## MATERIAL PROVIDED
- Opening Delimiter -

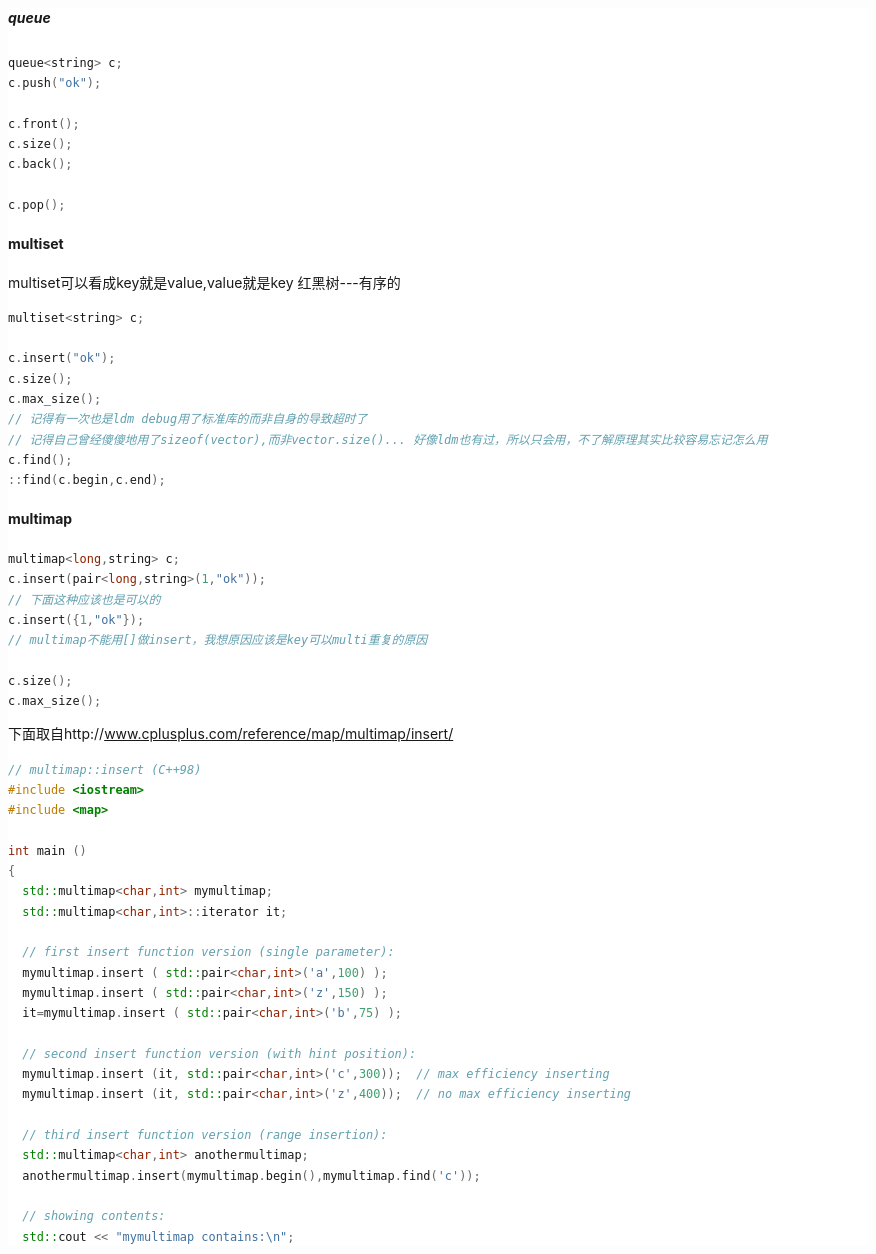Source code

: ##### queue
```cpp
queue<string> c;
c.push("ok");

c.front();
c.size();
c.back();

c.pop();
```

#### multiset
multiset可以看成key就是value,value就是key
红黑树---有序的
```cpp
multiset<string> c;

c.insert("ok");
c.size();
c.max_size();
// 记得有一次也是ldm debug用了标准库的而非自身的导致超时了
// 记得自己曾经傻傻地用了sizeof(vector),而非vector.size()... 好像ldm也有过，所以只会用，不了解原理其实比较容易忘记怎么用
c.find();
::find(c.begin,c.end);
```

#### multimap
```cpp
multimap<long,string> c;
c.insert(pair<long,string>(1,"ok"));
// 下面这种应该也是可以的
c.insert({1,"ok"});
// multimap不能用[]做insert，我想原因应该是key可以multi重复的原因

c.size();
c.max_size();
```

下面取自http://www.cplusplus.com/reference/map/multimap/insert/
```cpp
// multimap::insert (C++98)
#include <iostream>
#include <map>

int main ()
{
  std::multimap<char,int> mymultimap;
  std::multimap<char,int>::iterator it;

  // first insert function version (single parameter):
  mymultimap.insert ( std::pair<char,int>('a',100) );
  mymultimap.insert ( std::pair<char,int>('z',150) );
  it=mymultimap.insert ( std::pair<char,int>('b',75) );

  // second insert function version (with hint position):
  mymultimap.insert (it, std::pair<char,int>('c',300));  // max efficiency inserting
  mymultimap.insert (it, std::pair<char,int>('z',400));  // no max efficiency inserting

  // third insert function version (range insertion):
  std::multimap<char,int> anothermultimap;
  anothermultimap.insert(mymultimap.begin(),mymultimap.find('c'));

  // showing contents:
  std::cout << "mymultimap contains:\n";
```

- Closing Delimiter -
- Opening Delimiter -

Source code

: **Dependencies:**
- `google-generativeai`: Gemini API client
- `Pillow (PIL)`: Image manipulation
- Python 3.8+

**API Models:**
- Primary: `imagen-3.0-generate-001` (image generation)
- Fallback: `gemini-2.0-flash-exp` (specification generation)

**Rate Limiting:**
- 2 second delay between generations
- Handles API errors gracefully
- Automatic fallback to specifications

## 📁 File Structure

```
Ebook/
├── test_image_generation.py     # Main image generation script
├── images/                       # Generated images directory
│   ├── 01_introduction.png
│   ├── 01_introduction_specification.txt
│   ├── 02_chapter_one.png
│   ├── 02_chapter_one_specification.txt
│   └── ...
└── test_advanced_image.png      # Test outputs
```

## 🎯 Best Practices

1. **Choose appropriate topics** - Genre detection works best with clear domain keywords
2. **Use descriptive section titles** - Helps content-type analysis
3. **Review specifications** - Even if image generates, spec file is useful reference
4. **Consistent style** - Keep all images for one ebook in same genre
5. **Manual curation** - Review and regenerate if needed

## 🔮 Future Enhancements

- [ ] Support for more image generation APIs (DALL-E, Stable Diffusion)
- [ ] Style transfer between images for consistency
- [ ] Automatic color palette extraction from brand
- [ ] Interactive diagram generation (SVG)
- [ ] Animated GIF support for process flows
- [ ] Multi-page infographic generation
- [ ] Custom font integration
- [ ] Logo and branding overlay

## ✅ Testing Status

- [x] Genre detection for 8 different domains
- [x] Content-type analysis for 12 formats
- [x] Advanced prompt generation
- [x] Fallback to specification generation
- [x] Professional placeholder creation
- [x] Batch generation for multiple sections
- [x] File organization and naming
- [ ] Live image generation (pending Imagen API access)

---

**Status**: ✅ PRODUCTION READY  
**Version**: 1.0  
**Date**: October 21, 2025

- Closing Delimiter -

## ABOUT THIS EXERCISE
Within the listing above, extract exactly the lines from the line with "Gemini API client" to the line with "1. **Choose appropriate", the two named lines included, and no others.

## COMPLETED EXERCISE
- `google-generativeai`: Gemini API client
- `Pillow (PIL)`: Image manipulation
- Python 3.8+

**API Models:**
- Primary: `imagen-3.0-generate-001` (image generation)
- Fallback: `gemini-2.0-flash-exp` (specification generation)

**Rate Limiting:**
- 2 second delay between generations
- Handles API errors gracefully
- Automatic fallback to specifications

## 📁 File Structure

```
Ebook/
├── test_image_generation.py     # Main image generation script
├── images/                       # Generated images directory
│   ├── 01_introduction.png
│   ├── 01_introduction_specification.txt
│   ├── 02_chapter_one.png
│   ├── 02_chapter_one_specification.txt
│   └── ...
└── test_advanced_image.png      # Test outputs
```

## 🎯 Best Practices

1. **Choose appropriate topics** - Genre detection works best with clear domain keywords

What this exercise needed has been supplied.